(Source text begins)

SINCE time immemorial, sovereigns across the world have enjoyed the privilege of pardoning offenders. In India, Singapore and the United States, the power to pardon is vested with their presidents through their respective constitutions.
It is axiomatic to observe that the nature and extent of the power to pardon would be dependent on the words declared in the respective constitutions or statutes of each country and hence, any comparison made to such jurisdictions would only be applicable or persuasive if they are identical or similar.
Therefore, the provisions for pardons in other countries such as India, Singapore, Hong Kong, and the United Kingdom must be examined based on the wording expressed in their respective document before they can be applied in Malaysia.
Article 42 states that it is specifically the Yang di-Pertuan Agong (not the Pardons Board) that has the power to grant pardons, reprieves and respites in respect of all offences committed in the Federal Territories.
It is not in doubt that the YDPA is not part of and a member of the Pardons Board but instead, His Majesty only presides, meaning His Majesty directs and regulates the board’s proceedings.

(Source text ends)

*To do:*
[1] According to the passage on pardons, which article specifies who may grant pardons, reprieves and respites for offenses committed in the Federal Territories?
[2] Within the records, rename "boundary cases" to "edge cases" in everything from the line containing "<li>Find an item that is in the tree</li>" down to the line containing "TL;DR: 结合传统数值方", and return only those lines with the pictures left out.
The records that follow are unrelated to the passage on pardons.

(Excerpted records begins)

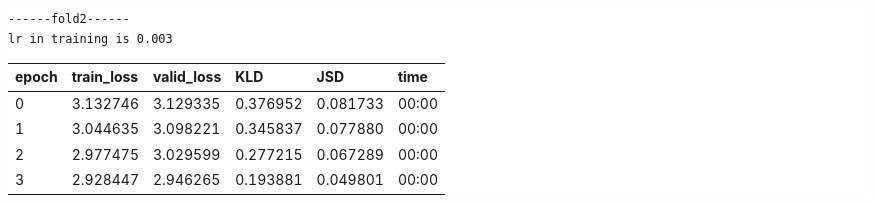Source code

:    ------fold2------
    lr in training is 0.003

<style>
    /* Turns off some styling */
    progress {
        /* gets rid of default border in Firefox and Opera. */
        border: none;
        /* Needs to be in here for Safari polyfill so background images work as expected. */
        background-size: auto;
    }
    progress:not([value]), progress:not([value])::-webkit-progress-bar {
        background: repeating-linear-gradient(45deg, #7e7e7e, #7e7e7e 10px, #5c5c5c 10px, #5c5c5c 20px);
    }
    .progress-bar-interrupted, .progress-bar-interrupted::-webkit-progress-bar {
        background: #F44336;
    }
</style>

<table class="dataframe" data-quarto-postprocess="true" data-border="1">
<thead>
<tr style="text-align: left;">
<th data-quarto-table-cell-role="th">epoch</th>
<th data-quarto-table-cell-role="th">train_loss</th>
<th data-quarto-table-cell-role="th">valid_loss</th>
<th data-quarto-table-cell-role="th">KLD</th>
<th data-quarto-table-cell-role="th">JSD</th>
<th data-quarto-table-cell-role="th">time</th>
</tr>
</thead>
<tbody>
<tr>
<td>0</td>
<td>3.132746</td>
<td>3.129335</td>
<td>0.376952</td>
<td>0.081733</td>
<td>00:00</td>
</tr>
<tr>
<td>1</td>
<td>3.044635</td>
<td>3.098221</td>
<td>0.345837</td>
<td>0.077880</td>
<td>00:00</td>
</tr>
<tr>
<td>2</td>
<td>2.977475</td>
<td>3.029599</td>
<td>0.277215</td>
<td>0.067289</td>
<td>00:00</td>
</tr>
<tr>
<td>3</td>
<td>2.928447</td>
<td>2.946265</td>
<td>0.193881</td>
<td>0.049801</td>
<td>00:00</td>
</tr>
<tr>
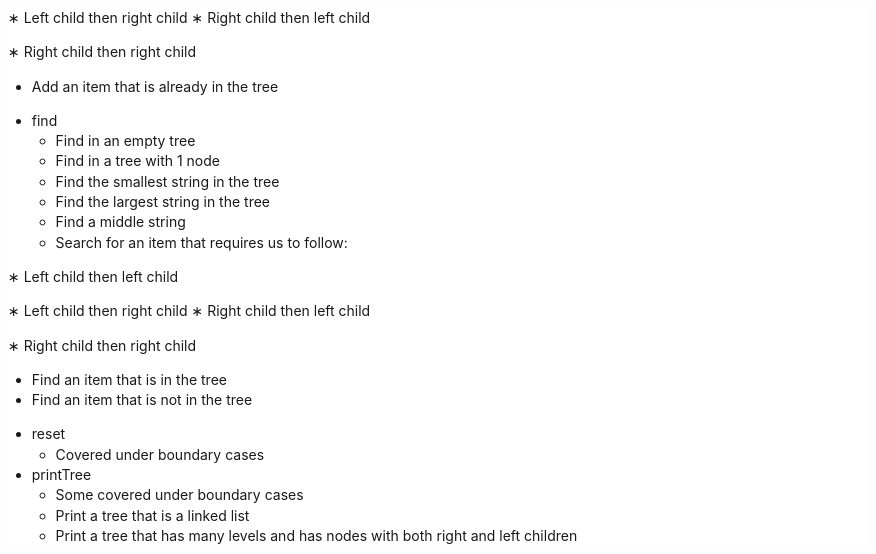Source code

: ∗ Left child then right child ∗ Right child then left child

∗ Right child then right child

<ul>

 <li>Add an item that is already in the tree</li>

</ul>

<ul>

 <li>find

  <ul>

   <li>Find in an empty tree</li>

   <li>Find in a tree with 1 node</li>

   <li>Find the smallest string in the tree</li>

   <li>Find the largest string in the tree</li>

   <li>Find a middle string</li>

   <li>Search for an item that requires us to follow:</li>

  </ul></li>

</ul>

∗ Left child then left child

∗ Left child then right child ∗ Right child then left child

∗ Right child then right child

<ul>

 <li>Find an item that is in the tree</li>

 <li>Find an item that is not in the tree</li>

</ul>

<ul>

 <li>reset

  <ul>

   <li>Covered under boundary cases</li>

  </ul></li>

 <li>printTree

  <ul>

   <li>Some covered under boundary cases</li>

   <li>Print a tree that is a linked list</li>

   <li>Print a tree that has many levels and has nodes with both right and left children</li>
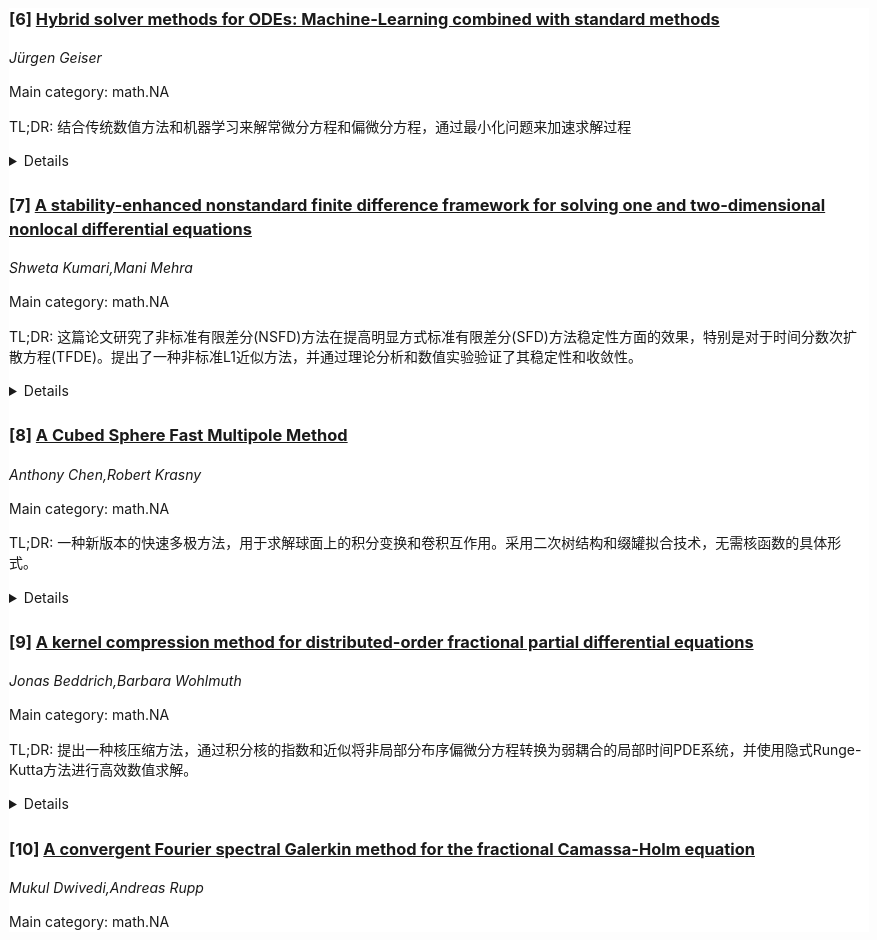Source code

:
### [6] [Hybrid solver methods for ODEs: Machine-Learning combined with standard methods](https://arxiv.org/abs/2508.13538)
*Jürgen Geiser*

Main category: math.NA

TL;DR: 结合传统数值方法和机器学习来解常微分方程和偏微分方程，通过最小化问题来加速求解过程


<details><summary>Details</summary></details>


### [7] [A stability-enhanced nonstandard finite difference framework for solving one and two-dimensional nonlocal differential equations](https://arxiv.org/abs/2508.13542)
*Shweta Kumari,Mani Mehra*

Main category: math.NA

TL;DR: 这篇论文研究了非标准有限差分(NSFD)方法在提高明显方式标准有限差分(SFD)方法稳定性方面的效果，特别是对于时间分数次扩散方程(TFDE)。提出了一种非标准L1近似方法，并通过理论分析和数值实验验证了其稳定性和收敛性。


<details><summary>Details</summary></details>


### [8] [A Cubed Sphere Fast Multipole Method](https://arxiv.org/abs/2508.13550)
*Anthony Chen,Robert Krasny*

Main category: math.NA

TL;DR: 一种新版本的快速多极方法，用于求解球面上的积分变换和卷积互作用。采用二次树结构和缀罐拟合技术，无需核函数的具体形式。


<details><summary>Details</summary></details>


### [9] [A kernel compression method for distributed-order fractional partial differential equations](https://arxiv.org/abs/2508.13631)
*Jonas Beddrich,Barbara Wohlmuth*

Main category: math.NA

TL;DR: 提出一种核压缩方法，通过积分核的指数和近似将非局部分布序偏微分方程转换为弱耦合的局部时间PDE系统，并使用隐式Runge-Kutta方法进行高效数值求解。


<details><summary>Details</summary></details>


### [10] [A convergent Fourier spectral Galerkin method for the fractional Camassa-Holm equation](https://arxiv.org/abs/2508.13683)
*Mukul Dwivedi,Andreas Rupp*

Main category: math.NA
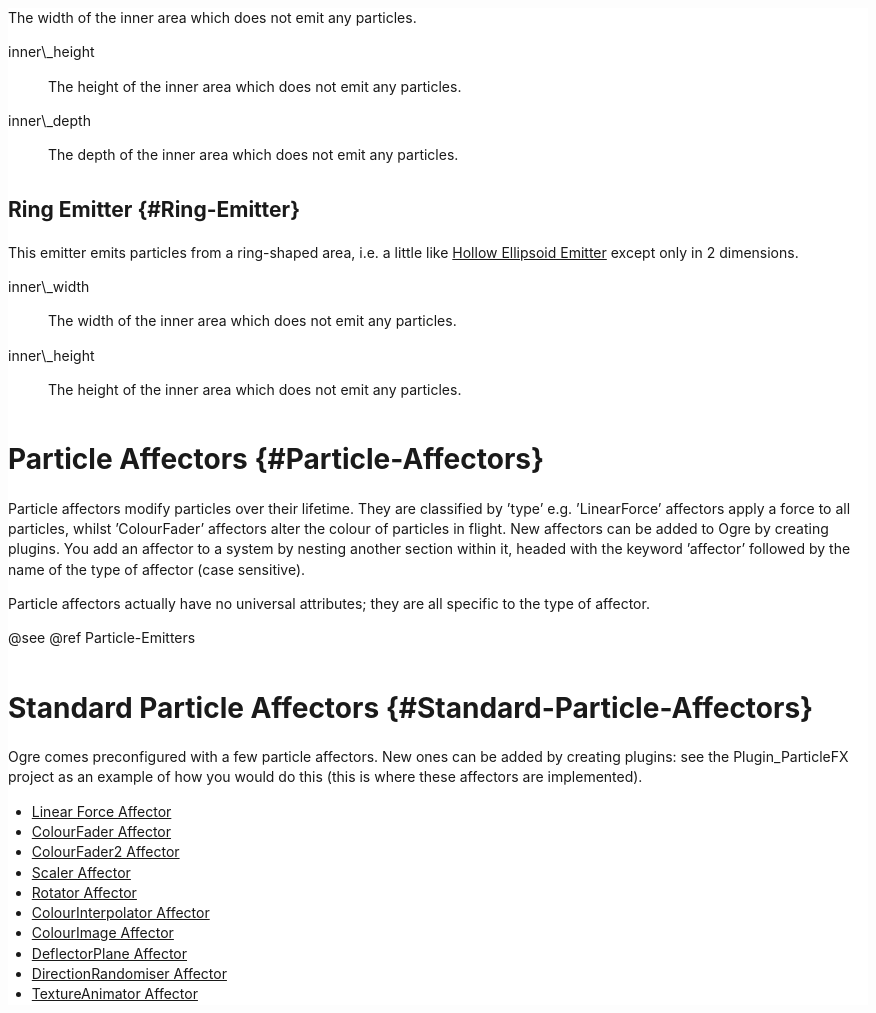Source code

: The width of the inner area which does not emit any particles.

</dd> <dt>inner\_height</dt> <dd>

The height of the inner area which does not emit any particles.

</dd> <dt>inner\_depth</dt> <dd>

The depth of the inner area which does not emit any particles.

</dd> </dl>

## Ring Emitter {#Ring-Emitter}

This emitter emits particles from a ring-shaped area, i.e. a little like [Hollow Ellipsoid Emitter](#Hollow-Ellipsoid-Emitter) except only in 2 dimensions.

<dl compact="compact">
<dt>inner\_width</dt> <dd>

The width of the inner area which does not emit any particles.

</dd> <dt>inner\_height</dt> <dd>

The height of the inner area which does not emit any particles.

</dd> </dl>

# Particle Affectors {#Particle-Affectors}

Particle affectors modify particles over their lifetime. They are classified by ’type’ e.g. ’LinearForce’ affectors apply a force to all particles, whilst ’ColourFader’ affectors alter the colour of particles in flight. New affectors can be added to Ogre by creating plugins. You add an affector to a system by nesting another section within it, headed with the keyword ’affector’ followed by the name of the type of affector (case sensitive).

Particle affectors actually have no universal attributes; they are all specific to the type of affector.

@see @ref Particle-Emitters

# Standard Particle Affectors {#Standard-Particle-Affectors}

Ogre comes preconfigured with a few particle affectors. New ones can be added by creating plugins: see the Plugin\_ParticleFX project as an example of how you would do this (this is where these affectors are implemented).

-   [Linear Force Affector](#Linear-Force-Affector)
-   [ColourFader Affector](#ColourFader-Affector)
-   [ColourFader2 Affector](#ColourFader2-Affector)
-   [Scaler Affector](#Scaler-Affector)
-   [Rotator Affector](#Rotator-Affector)
-   [ColourInterpolator Affector](#ColourInterpolator-Affector)
-   [ColourImage Affector](#ColourImage-Affector)
-   [DeflectorPlane Affector](#DeflectorPlane-Affector)
-   [DirectionRandomiser Affector](#DirectionRandomiser-Affector)
-   [TextureAnimator Affector](#TextureAnimator-Affector)
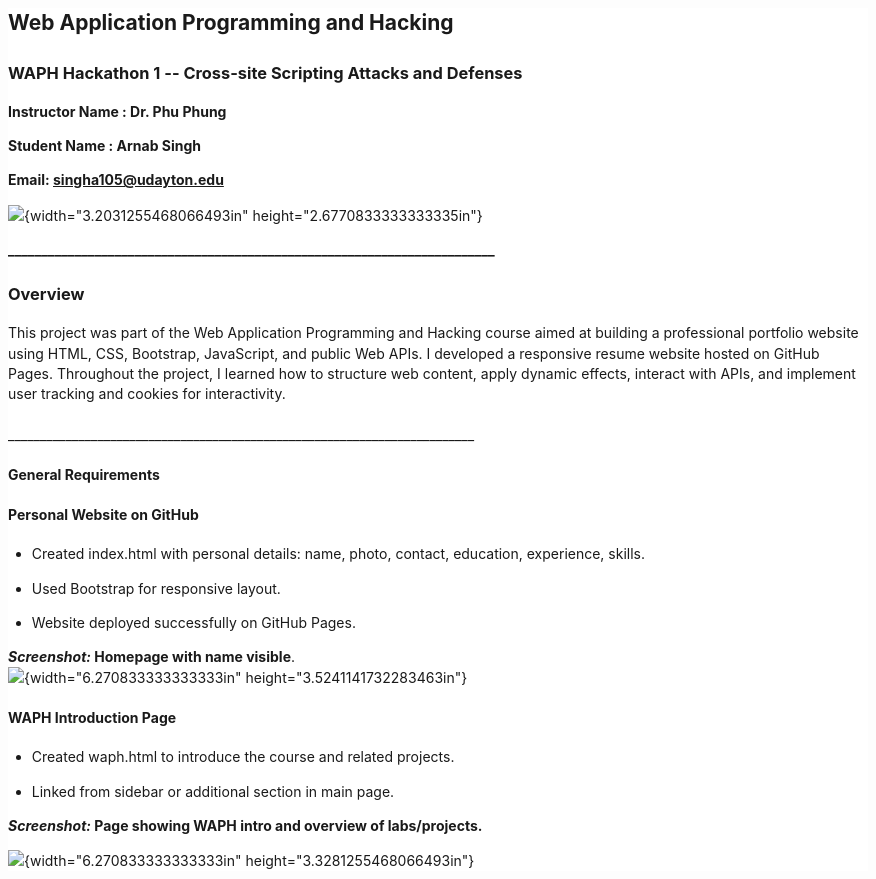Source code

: ## **Web Application Programming and Hacking**

### **WAPH Hackathon 1 -- Cross-site Scripting Attacks and Defenses**

**Instructor Name : Dr. Phu Phung**

**Student Name : Arnab Singh**

**Email: singha105@udayton.edu**

![](media/image1.jpg){width="3.2031255468066493in"
height="2.6770833333333335in"}

**\_\_\_\_\_\_\_\_\_\_\_\_\_\_\_\_\_\_\_\_\_\_\_\_\_\_\_\_\_\_\_\_\_\_\_\_\_\_\_\_\_\_\_\_\_\_\_\_\_\_\_\_\_\_\_\_\_\_\_\_\_\_\_\_\_\_\_\_\_\_\_\_\_**

###  **Overview**

This project was part of the Web Application Programming and Hacking
course aimed at building a professional portfolio website using HTML,
CSS, Bootstrap, JavaScript, and public Web APIs. I developed a
responsive resume website hosted on GitHub Pages. Throughout the
project, I learned how to structure web content, apply dynamic effects,
interact with APIs, and implement user tracking and cookies for
interactivity.\
\
\_\_\_\_\_\_\_\_\_\_\_\_\_\_\_\_\_\_\_\_\_\_\_\_\_\_\_\_\_\_\_\_\_\_\_\_\_\_\_\_\_\_\_\_\_\_\_\_\_\_\_\_\_\_\_\_\_\_\_\_\_\_\_\_\_\_\_\_\_\_\_\_\_\
\
**General Requirements**

####  **Personal Website on GitHub**

- Created index.html with personal details: name, photo, contact,
  education, experience, skills.

- Used Bootstrap for responsive layout.

- Website deployed successfully on GitHub Pages.

***Screenshot:* Homepage with name visible**.\
![](media/image11.png){width="6.270833333333333in"
height="3.5241141732283463in"}

####  **WAPH Introduction Page**

- Created waph.html to introduce the course and related projects.

- Linked from sidebar or additional section in main page.

***Screenshot:* Page showing WAPH intro and overview of labs/projects.**

![](media/image12.png){width="6.270833333333333in"
height="3.3281255468066493in"}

(Excerpted records ends)

*Responses to the exercise:*
[1] Article 42.

[2]
 <li>Find an item that is in the tree</li>

 <li>Find an item that is not in the tree</li>

</ul>

<ul>

 <li>reset

  <ul>

   <li>Covered under edge cases</li>

  </ul></li>

 <li>printTree

  <ul>

   <li>Some covered under edge cases</li>

   <li>Print a tree that is a linked list</li>

   <li>Print a tree that has many levels and has nodes with both right and left children</li>
Source code

:
### [6] [Hybrid solver methods for ODEs: Machine-Learning combined with standard methods](https://arxiv.org/abs/2508.13538)
*Jürgen Geiser*

Main category: math.NA

TL;DR: 结合传统数值方法和机器学习来解常微分方程和偏微分方程，通过最小化问题来加速求解过程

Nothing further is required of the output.